Elle saisit sans mal que Kyola avait sûrement perdu quelqu'un qui lui était cher de cette manière.

"Je peux comprendre, mais je n'accepte pas."

Les mots de son Père au sujet de la traîtrise d'Aki résonnèrent dans son esprit.

C'était exactement ça.

Elle comprenait.

Mais elle ne pouvait pas accepter.

« Vous n'avez pas pour autant parlé de ces faits à ma tante et lui laisser une chance de changer les choses... » cracha-t-elle amèrement.

« Votre tante n'aurait jamais compris, » répliqua Kyola avec dureté. « Elle a eu une vie parfaite. Elle avait le pouvoir, la famille, l'amour... »

Sohalia se souvint.

Sa tante, souriant en lui apprenant à faire pousser des fleurs.

"Le secret, c'est de leur parler. Les plantes sentent quand on les aime."

Sa tante, la serrant dans ses bras après un cauchemar.

"Tu es en sécurité ici. Toujours."

Sa tante, mourant dans ses bras.

« Ma tante avait du cœur ! » s'insurgea-t-elle en l'entendant critiquer ainsi cette femme qu'il ne connaissait pas, sa voix vibrante de rage contenue. « Si vous aviez pris le temps de la connaître avant de la condamner à mort vous le sauriez ! Si vous lui en auriez parlé, elle vous aurait écouté, elle aurait essayé de changer les choses, d'améliorer la vie de l'île ! Elle comprenait toujours. Ce n'est pas comme si vous me laissiez une chance également de transformer l'île puisque vous me menez à ma mort ! »

« Le seul moyen, c'est de nous libérer, » rétorqua Kyola, buté, refusant d'entendre raison.

« Non, » dit fermement Sohalia. « Vous allez tous nous conduire à l'abattoir. Des innocents vont mourir... Nous avons besoin d'alliés puissants pour renverser le pouvoir en place et pour être de nouveau libres. Nous avons besoin de personnes de confiance. Nous avons besoin que les mentalités changent et pour cela, il faut être patient. »

« Il n'y a pas besoin d'alliés puissants quand vous avez le pouvoir de manipuler et de créer une armée gigantesque, » contra Kyola. « Il est temps de changer cette ère. »

Sohalia le regarda avec une frustration et une exaspération mêlées.

« Vous êtes vraiment trop con ! L'ère est déjà en train de changer. »

Elle voyait ce qu'il refusait de voir.

Le changement était déjà en marche.

Mais pas de la façon dont Jef le voulait.

Pas dans le sang et la violence.

Mais dans les alliances.

Dans les amitiés.

Dans les petits actes de rébellion quotidiens.

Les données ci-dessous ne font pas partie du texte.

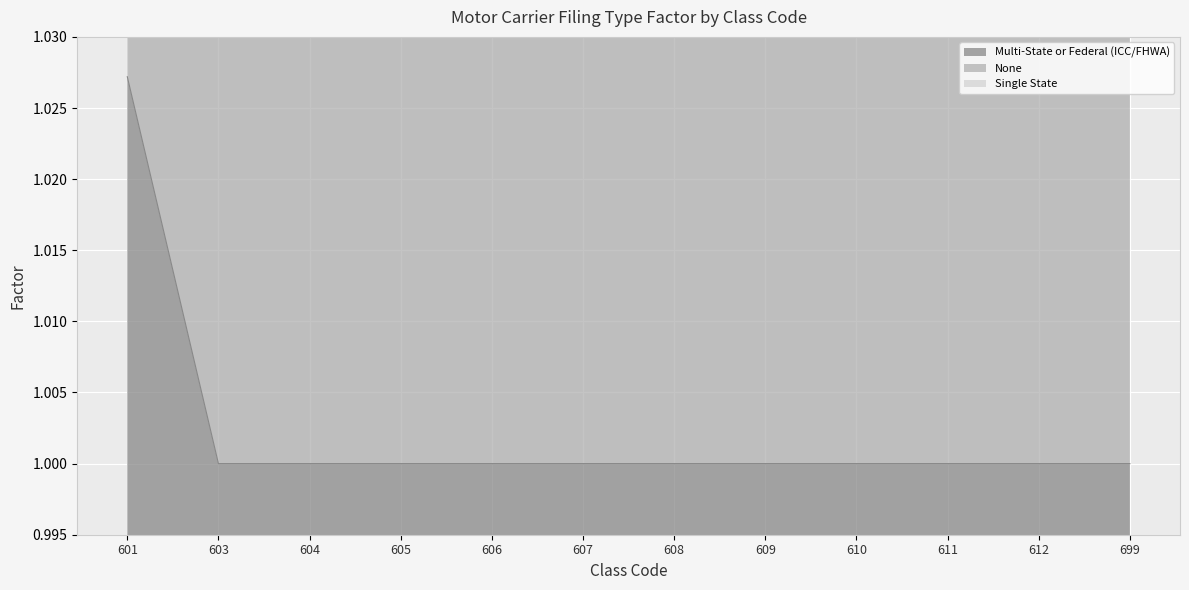

True or false: Multi-State or Federal (ICC/FHWA) has more than 1 points higher than both neighbors.

False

Kyola allait répliquer quand une voix résonna derrière eux :

« Comme c'est touchant. »

Sohalia se figea.

Cette voix.

Elle connaissait cette voix.

Froide.

Calculatrice.

Cruelle.

Elle se retourna lentement.

Et le vit.

Jef Mentaru se tenait au centre des ruines, un sourire satisfait sur les lèvres.

« Bienvenue, Sohalia, » dit-il en écartant les bras. « J'espère que le voyage n'a pas été trop pénible. »


Moby Dick.

Le navire fendait les flots à toute vitesse, ses voiles gonflées par le vent.

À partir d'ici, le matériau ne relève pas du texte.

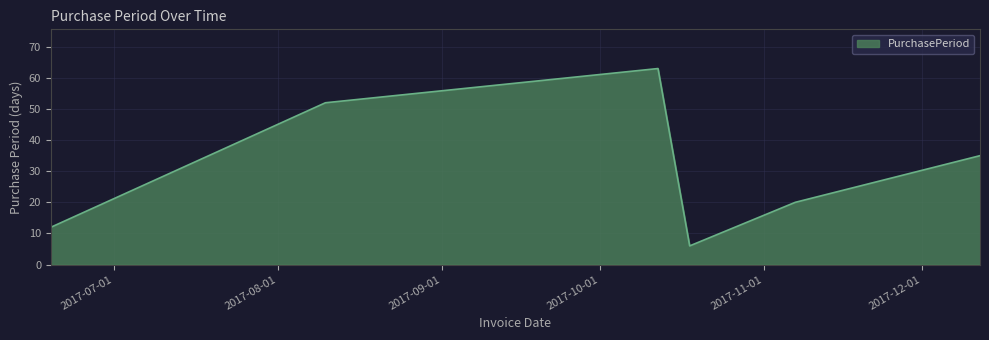

What is the greatest value displayed?

63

Marco se tenait à la proue, la carte fermement serrée dans ses mains. Le vent faisait voler ses cheveux blonds. Ses yeux bleus étaient fixés sur l'horizon invisible, perçants comme ceux d'un rapace.

Quelque part là-bas, Sohalia l'attendait. Même si elle ne le savait pas encore. Même si elle ne voulait pas qu'il vienne.

« On arrive, Lia, » murmura-t-il au vent qui emportait ses mots vers la mer. « Tiens bon. On arrive. »

Derrière lui, l'équipage s'activait.

Barbe Blanche avait donné ses ordres. Tous les commandants étaient présents. Toutes les divisions prêtes au combat.

Ils allaient récupérer leur sœur. Peu importe ce qui se dresserait sur leur chemin.